*** Records supplied ***

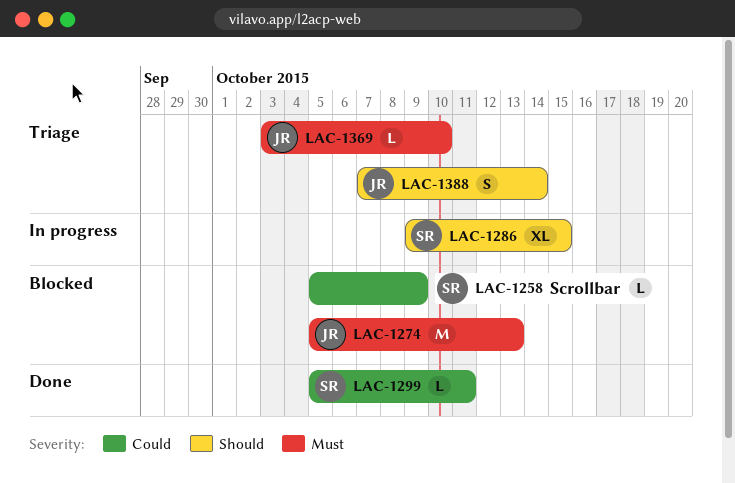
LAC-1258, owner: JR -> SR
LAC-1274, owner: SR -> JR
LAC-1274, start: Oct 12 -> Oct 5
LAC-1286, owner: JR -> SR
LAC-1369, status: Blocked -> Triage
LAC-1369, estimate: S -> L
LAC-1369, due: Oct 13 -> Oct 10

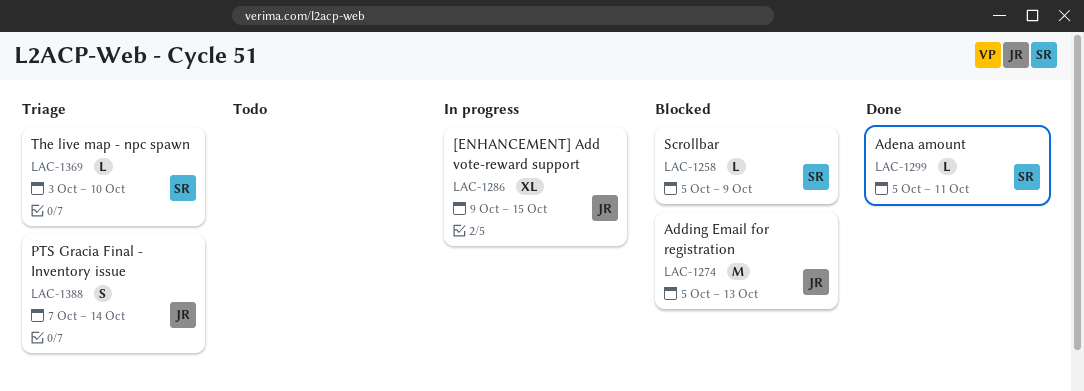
LAC-1286, owner: SR -> JR
LAC-1369, owner: JR -> SR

*** End of Records supplied ***

** What the task requires **
Leave out every picture, and write out exactly the lines from the one with "LAC-1369, estimate: S -> L" through the end of the records above, both ends included.

** Exercise answer **
LAC-1369, estimate: S -> L
LAC-1369, due: Oct 13 -> Oct 10

LAC-1286, owner: SR -> JR
LAC-1369, owner: JR -> SR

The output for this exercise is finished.